Scripture: Lectionary 492. Titus 2:1-8,11-14. Psalm 37:3-4.18.23.27.29.
Luke 17:7-10:

“Trust in the Lord and do good.” (Psalm 37:3). The letter to Titus calls
us to live out what that verse of the Psalm is saying. We are to do good.
The inspired writer brings this home to us while writing in the spirit and
tradition of S. Paul. The letter is written almost thirty to forty years
after Paul’s death, but its message is thoroughly Pauline and helps us to
understand the early church as it progresses and has to be formed and
organized to face the new crises and issues of the day maybe ten years
before the turn of the first century.

Doing good is the message not for one generation like the elderly but also
specifically for the upcoming generation of which Titus seems to be a part
of as he becomes the “presbyter-episcopus” the elder and overseer of the
church in Crete. The adice he is given is to be good, steadfast in teaching
true doctrine and as the Psalm says to trust in the Lord thus being good.
The simplicity of this message helps us to understand that our own call to
holiness and members of the Church is not an impossible ideal nor task, but
essentially a living out of what we have received from the Gospels and from
Paul–sound teaching and avoidance of false teaching bound up with
ritualistic practices.

We are called to be temperate, self-controlled, sound in the faith and
steadfast in doing good.
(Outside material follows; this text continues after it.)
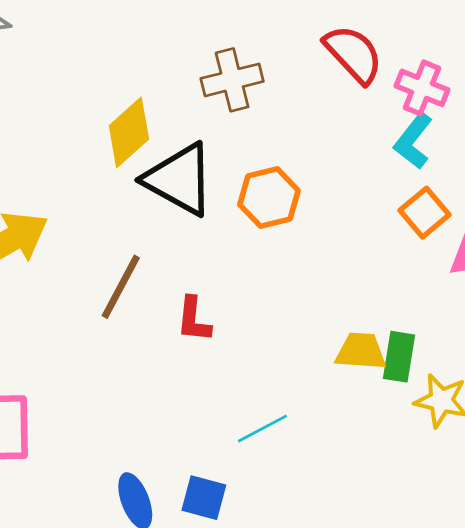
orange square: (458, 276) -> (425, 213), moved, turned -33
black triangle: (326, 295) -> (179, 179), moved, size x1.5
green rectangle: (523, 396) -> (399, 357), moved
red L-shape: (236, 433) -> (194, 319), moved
To accomplish this absolute trust in the Lord is
needed.

As the epistle continues and as our particular passage ends we have an
epiphany or manifestation of God’s grace among us in the person of Jesus
and his Gospel. For the first time it is clear in this and other epistles
that Jesus is both our Savior and our God. The mysteries of Christ are
manifested (a Christmas like epiphany) and we are saved by Our Lord Jesus
Christ (the Easter mysteries). Incarnation and Redemption are not separated
in Paul’s tradition and his life.

The Psalm thus brings out the same message of goodness by trusting in the
Lord. One great Psalm interpreter has this to say about the Psalm, “It is
a question of the vindication of religion in man’s everyday life, and that
vindication takes the form of giving pastoral counsel of a didactic
nature.” (Arthur Weiser, The Psalms, O.T. library, p.315.). This is what
the Pastoral Epistles are teaching. Amen.